[Start of section]
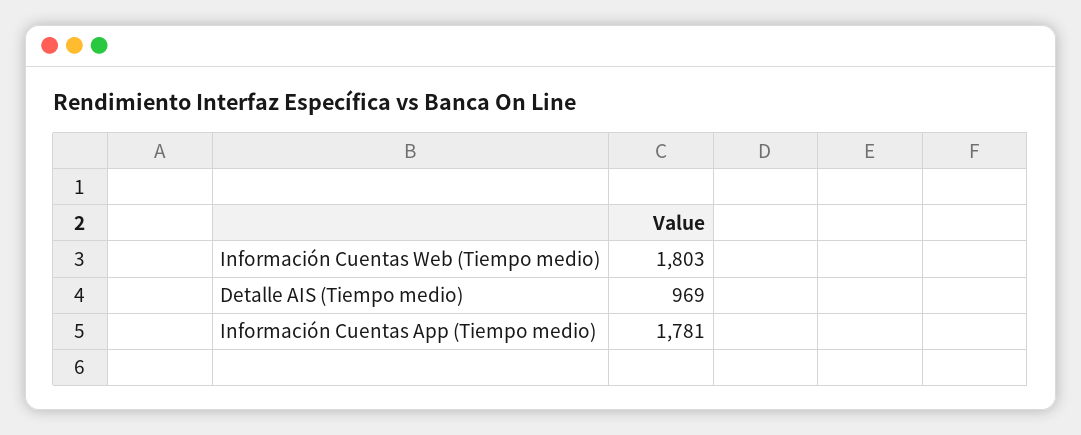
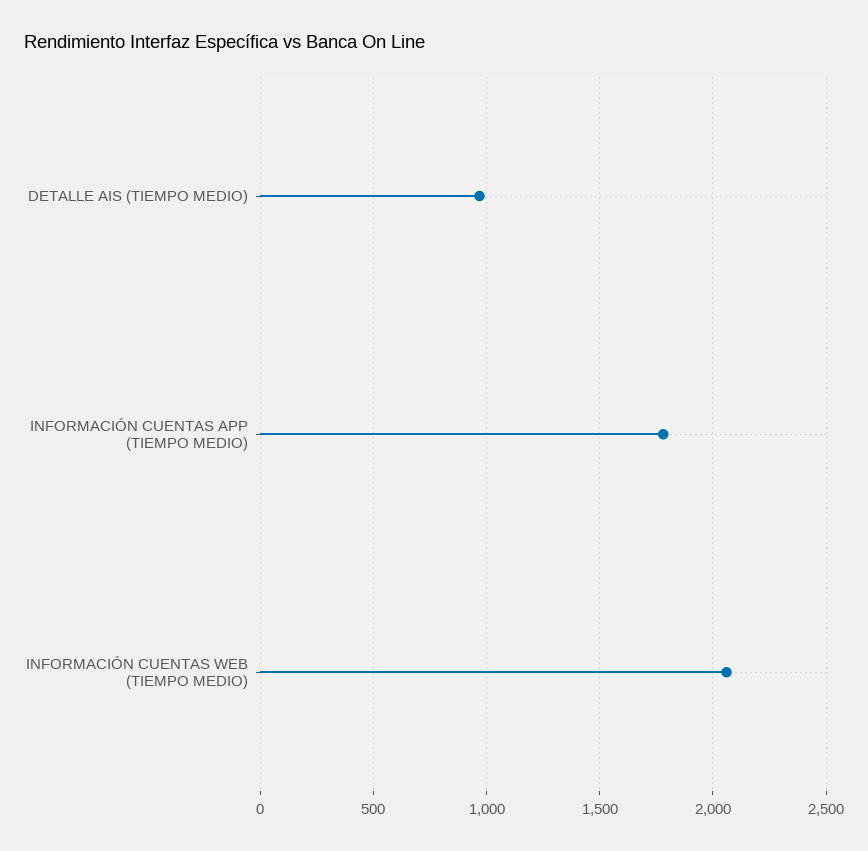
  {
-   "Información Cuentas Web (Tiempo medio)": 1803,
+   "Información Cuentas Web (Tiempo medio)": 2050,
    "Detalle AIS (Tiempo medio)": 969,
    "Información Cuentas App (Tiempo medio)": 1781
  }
[End of section]
[Start of section]
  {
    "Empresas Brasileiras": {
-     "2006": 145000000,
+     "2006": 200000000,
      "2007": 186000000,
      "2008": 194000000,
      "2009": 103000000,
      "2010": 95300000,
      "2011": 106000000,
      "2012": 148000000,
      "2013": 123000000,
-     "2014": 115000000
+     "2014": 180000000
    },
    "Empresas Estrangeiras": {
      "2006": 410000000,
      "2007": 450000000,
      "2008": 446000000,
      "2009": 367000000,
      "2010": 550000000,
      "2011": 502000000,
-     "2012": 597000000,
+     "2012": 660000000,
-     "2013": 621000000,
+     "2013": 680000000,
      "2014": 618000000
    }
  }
[End of section]
PROBLEM DESCRIPTION —
Go through the listing above and find each line that contains "Empresas", then copy it.

RESPONSE BOX —
    "Empresas Brasileiras": {
    "Empresas Estrangeiras": {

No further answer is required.